Tradespace Exploration (TSE) is a model based decision analysis tool that explores a design space by enumerating and evaluating many potential designs, including the Pareto efficient front that represents the set of non-dominated designs across the considered objectives (often, cost and benefit value metrics). The Pareto front are determined algorithmically and involves determining solutions that are equal to or better than other solutions across their objectives.
Design Value Mapping (DVM) method provides a value-centric way to assess the design concepts’ ability to fulfill stakeholder needs, allowing decision makers to focus on the key utility drivers and to identify value expectations that are potentially difficult to drive. The relationships between each design variable and attribute pair can be represented using a DVM matrix. A non-linear scale of 0,1,3 and 9 is used to represent either no, weak, medium and strong relationship. The sum of the cells down each column represents whether an attribute is being weakly or strongly driven by the current set of design variables.
Tradespace exploration is useful for evaluating the design of complex engineering system architectures with several independent design variables and associated attributes to obtain multiple dimensions of benefit.
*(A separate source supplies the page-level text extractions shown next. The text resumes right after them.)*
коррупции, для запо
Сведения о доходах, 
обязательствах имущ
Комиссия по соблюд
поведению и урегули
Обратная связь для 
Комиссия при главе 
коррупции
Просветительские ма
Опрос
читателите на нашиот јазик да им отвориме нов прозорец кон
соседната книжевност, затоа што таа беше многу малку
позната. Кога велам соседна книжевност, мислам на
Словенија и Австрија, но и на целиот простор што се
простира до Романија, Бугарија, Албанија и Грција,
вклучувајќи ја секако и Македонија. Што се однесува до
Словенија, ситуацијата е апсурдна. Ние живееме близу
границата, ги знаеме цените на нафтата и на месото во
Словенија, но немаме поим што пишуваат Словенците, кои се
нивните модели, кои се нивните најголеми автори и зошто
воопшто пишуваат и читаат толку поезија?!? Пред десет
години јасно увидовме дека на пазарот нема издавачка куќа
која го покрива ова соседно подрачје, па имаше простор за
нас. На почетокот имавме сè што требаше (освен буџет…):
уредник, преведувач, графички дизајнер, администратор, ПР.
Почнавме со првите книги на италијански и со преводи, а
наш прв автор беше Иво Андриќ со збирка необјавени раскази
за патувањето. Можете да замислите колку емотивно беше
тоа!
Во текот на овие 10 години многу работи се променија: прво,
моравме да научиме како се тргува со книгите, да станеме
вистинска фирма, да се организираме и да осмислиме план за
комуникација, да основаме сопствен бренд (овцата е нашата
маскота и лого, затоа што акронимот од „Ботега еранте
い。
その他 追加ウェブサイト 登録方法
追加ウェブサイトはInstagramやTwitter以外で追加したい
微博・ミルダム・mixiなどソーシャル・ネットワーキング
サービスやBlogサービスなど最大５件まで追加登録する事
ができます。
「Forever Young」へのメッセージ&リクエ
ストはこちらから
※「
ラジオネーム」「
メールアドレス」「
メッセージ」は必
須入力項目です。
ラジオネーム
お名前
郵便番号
TSE is an attractive technique for problems in which there are multiple decision makers or stakeholders with different value propositions or “preferences” defining their utility functions. The visualization of tradespace exploration is an excellent system design and management technique for architects, designers and decision makers for not only selecting the “better” designs but also in understanding the trade-offs, strengths and weaknesses and the sensitivities involved to improve the final design and gain insights on the selected design’s sense of robustness.
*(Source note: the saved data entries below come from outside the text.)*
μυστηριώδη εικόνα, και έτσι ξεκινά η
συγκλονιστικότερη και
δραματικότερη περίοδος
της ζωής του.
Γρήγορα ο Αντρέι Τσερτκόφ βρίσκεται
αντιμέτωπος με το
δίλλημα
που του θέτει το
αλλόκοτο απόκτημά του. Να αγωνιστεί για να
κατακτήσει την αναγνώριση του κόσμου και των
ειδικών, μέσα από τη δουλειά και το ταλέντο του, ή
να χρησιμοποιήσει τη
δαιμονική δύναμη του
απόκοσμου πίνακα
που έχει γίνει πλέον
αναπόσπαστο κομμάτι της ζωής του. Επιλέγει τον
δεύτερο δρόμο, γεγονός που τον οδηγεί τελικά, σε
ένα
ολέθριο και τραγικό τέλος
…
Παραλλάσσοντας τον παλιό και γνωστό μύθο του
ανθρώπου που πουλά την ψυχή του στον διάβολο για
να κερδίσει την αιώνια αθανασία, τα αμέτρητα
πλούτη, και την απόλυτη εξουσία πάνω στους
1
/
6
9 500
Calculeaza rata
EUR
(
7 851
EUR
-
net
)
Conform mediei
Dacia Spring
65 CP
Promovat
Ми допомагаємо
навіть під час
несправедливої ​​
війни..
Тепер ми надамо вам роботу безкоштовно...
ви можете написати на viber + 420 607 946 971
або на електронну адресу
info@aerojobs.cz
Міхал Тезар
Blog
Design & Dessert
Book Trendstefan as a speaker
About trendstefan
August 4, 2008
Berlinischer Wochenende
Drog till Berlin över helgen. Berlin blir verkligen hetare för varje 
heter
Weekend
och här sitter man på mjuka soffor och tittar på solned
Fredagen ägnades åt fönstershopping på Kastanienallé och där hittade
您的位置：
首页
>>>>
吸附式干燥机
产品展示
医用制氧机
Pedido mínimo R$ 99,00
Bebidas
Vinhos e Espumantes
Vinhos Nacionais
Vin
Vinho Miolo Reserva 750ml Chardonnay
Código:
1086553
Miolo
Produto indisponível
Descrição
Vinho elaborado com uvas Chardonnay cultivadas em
Aditya-L1 spacecraft is a dedicated space science mission of ISRO to study the Sun from the halo orbit around the Lagrangian point (L1) of the Sun-Earth system. The orbit around L1 provides continuous solar observations without any eclipse/occultation and is an excellent outpost outside Earth’s magnetic field to make in-situ measurements of incoming charged particles. Aditya-L1 Mission is planned for a launch by a PSLV-XL rocket into an elliptical Earth Parking Orbit of 245 km by 21,000 km in 2021-2022. The onboard satellite propulsion will be utilized to raise the orbit, transfer to the L1 point and maintain the L1 halo orbit with a planned transfer period of around 100 days.
Initially, Aditya mission was conceived as a 400 kg (IMS – Indian Mini Satellite) class satellite carrying one payload, a solar coronagraph to be placed in an 800 km Low Earth Orbit (LEO) for a nominal mission duration of 2-years. This original Aditya mission architecture is represented in the multi-attribute tradespace exploration (MATE) by design no. 49, with a MAU value of 0.5 and MAE value of 0.83. Based on the recommendations of Advisory Committee for Space Science (ADCOS), ISRO planned the space science mission as ADITYA-L1, the spacecraft to be placed in the Sun-Earth system Lagrangian Point 1 (L1) halo orbit with six additional science payloads on a larger satellite platform.
Aditya-L1 is a 1500 kg-class satellite carrying seven payloads. The sensors cover the Sun’s photosphere (ultraviolet (UV) and soft and hard X-rays), chromosphere (UV) and corona (visible and NIR). The main science payloads are the Visible Emission Line Coronagraph (VELC), Solar Ultraviolet Imaging Telescope (SUIT), Solar Low Energy X-ray Spectrometer (SoLEXS), High Energy L1 Orbiting X-ray Spectrometer (HEL1OS), and three in-situ instruments, Magnetometer (MAG), Aditya Solar wind Particle Experiment (ASPEX) and Plasma Analyzer Package for Aditya (PAPA).
The ADITYA-L1 mission tradespace exploration (TSE) Pareto front (non-dominated) architecture designs and all other designs within 10% of the Pareto optimality (Fuzzy Pareto Number [FPN] = 10) in the MAU vs. MAE plot visualization are all based in the L1 halo orbit.